Carly Robyn Green: I can’t pin-point a specific moment or event that made me want to be in the music business, but I’ve known since I was seven years old!
I remember a second grade homework assignment to create a personal business card featuring what I wanted to “be” when I grew up. I designed a hot pink business card that said “C.G. The Singer!” This was before I officially began singing… But, I always had a toy microphone in hand, since I could talk! I fell asleep listening to music, I made up lyrics and song titles as a kid, and I was always singing around the house, for my great-grandmother in the hospital, or for my family during holiday gatherings. So, when I created that hot pink business card that said “C.G. The Singer” – that’s when I knew I knew.

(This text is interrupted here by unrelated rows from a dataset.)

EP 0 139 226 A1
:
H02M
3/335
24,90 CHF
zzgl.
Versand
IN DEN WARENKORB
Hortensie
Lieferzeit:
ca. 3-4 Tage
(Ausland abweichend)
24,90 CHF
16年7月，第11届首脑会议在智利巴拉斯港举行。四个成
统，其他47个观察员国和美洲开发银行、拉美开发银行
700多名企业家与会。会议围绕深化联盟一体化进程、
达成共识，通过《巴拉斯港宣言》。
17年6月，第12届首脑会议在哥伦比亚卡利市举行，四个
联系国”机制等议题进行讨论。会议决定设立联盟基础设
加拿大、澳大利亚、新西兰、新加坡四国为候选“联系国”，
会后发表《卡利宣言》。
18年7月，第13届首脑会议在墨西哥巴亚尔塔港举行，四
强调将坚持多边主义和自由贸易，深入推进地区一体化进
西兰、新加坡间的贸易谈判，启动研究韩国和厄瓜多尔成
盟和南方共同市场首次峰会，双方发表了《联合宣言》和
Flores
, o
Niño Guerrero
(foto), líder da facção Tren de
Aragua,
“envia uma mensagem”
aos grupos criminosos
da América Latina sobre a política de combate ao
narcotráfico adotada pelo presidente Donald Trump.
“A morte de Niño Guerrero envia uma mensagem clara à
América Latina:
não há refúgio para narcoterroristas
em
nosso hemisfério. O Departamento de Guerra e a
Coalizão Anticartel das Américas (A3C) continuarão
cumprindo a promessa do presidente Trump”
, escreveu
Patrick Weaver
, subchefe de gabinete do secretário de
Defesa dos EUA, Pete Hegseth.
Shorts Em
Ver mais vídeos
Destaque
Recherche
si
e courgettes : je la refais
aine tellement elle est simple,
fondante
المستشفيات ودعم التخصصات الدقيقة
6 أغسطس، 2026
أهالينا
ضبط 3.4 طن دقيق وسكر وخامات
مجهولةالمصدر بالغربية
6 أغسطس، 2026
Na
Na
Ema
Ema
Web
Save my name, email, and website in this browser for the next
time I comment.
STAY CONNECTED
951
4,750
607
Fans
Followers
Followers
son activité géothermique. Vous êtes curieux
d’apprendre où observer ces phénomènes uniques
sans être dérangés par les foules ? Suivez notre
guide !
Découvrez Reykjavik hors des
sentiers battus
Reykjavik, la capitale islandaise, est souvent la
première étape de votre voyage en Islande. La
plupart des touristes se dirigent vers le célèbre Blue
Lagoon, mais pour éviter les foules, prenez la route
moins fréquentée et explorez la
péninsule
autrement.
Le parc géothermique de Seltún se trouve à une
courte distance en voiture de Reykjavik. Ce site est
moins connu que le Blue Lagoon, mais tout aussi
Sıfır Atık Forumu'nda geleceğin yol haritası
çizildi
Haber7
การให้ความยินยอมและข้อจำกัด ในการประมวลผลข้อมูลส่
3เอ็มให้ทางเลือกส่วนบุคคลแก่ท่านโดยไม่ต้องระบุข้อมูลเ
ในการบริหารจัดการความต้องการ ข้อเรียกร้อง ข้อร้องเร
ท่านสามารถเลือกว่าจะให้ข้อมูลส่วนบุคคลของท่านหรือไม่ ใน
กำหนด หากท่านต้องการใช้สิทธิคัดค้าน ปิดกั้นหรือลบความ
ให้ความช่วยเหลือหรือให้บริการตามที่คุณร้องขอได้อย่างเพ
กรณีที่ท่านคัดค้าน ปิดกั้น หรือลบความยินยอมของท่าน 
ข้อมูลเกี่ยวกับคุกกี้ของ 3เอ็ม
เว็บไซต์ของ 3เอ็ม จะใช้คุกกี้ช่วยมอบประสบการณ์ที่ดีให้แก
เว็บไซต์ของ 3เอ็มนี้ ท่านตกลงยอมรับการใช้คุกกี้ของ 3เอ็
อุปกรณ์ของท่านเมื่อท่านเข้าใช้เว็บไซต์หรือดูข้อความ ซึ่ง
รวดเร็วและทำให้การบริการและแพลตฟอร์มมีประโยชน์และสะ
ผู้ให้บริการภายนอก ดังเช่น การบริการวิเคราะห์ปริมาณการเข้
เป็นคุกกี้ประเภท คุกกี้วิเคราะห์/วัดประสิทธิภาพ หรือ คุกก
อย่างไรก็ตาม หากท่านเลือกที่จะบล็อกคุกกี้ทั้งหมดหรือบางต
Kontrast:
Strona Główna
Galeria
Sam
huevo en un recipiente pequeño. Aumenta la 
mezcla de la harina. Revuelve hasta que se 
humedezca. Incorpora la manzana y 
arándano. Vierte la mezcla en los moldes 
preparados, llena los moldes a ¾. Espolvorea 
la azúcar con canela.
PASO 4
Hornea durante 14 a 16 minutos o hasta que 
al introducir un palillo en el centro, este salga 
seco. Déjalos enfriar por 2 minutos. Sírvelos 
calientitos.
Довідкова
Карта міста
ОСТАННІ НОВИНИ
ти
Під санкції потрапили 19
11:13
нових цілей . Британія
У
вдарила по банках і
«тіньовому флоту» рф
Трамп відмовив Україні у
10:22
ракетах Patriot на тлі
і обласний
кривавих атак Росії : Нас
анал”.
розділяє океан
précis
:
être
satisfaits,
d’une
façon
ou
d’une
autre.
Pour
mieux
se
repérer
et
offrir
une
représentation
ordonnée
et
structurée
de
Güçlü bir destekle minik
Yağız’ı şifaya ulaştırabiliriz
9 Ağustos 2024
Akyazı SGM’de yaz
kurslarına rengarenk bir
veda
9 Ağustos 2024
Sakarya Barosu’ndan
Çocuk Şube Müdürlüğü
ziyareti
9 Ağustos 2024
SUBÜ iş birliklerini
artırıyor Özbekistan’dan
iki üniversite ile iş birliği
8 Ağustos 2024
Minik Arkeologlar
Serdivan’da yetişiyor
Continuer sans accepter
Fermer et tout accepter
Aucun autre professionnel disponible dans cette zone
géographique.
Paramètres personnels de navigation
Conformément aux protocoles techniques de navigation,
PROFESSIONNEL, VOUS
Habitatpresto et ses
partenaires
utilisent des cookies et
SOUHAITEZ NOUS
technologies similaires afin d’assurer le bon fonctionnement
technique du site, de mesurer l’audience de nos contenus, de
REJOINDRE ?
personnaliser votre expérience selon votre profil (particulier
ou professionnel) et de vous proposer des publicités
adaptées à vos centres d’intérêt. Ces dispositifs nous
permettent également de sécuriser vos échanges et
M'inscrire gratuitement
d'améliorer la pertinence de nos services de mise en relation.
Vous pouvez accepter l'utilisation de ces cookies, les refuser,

I’m sure I was influenced by car rides listening to the soft rock station, B101, with my mom in Philadelphia… And I must have been influenced by my dad’s obsession with Sinatra and The Beatles, and the silly songs he would make up and sing to me. Music has always had a powerful presence in my life, so I guess I have just always known it’s something I wanted to pursue professionally.
TDQ: Who was your favorite musical artist when you were a kid?
CRG: Streisand. It’s always been Streisand!
TDQ: What was your favorite album when you were a kid?
CRG: The first album I ever bought was Michael Bolton’s “Soul Provider” in 1989. I was six years old, and I loved “How Am I Supposed to Live Without You.” Haha. I also bought Whitney Houston’s first two records at that time – “Whitney Houston” and “Whitney.” My favorite overall albums were actually the Broadway concept albums of Jekyll & Hyde, The Scarlet Pimpernel, and Sunset Boulevard. I had no idea what the lyrics of these songs were about, but the sweeping melodies hooked me instantly.
(I also can’t deny my love affair with every New Kids on the Block album, too!)
TDQ: Who are your influences?
CRG: I have always been influenced by Natalie Cole, Celine Dion, Mariah Carey, Toni Braxton, Whitney Houston, Lara Fabian, Heart, Judy Garland, Carol King, Michael Bolton, Andrea Bocelli, Meatloaf, and Burt Bacharach… And my favorite is Streisand. I’ve always been most affected by those emotional, soaring ballads, by dramatic, sweeping orchestrations, and by artists with that touch of soulfulness that added meaning and honesty to their deliveries.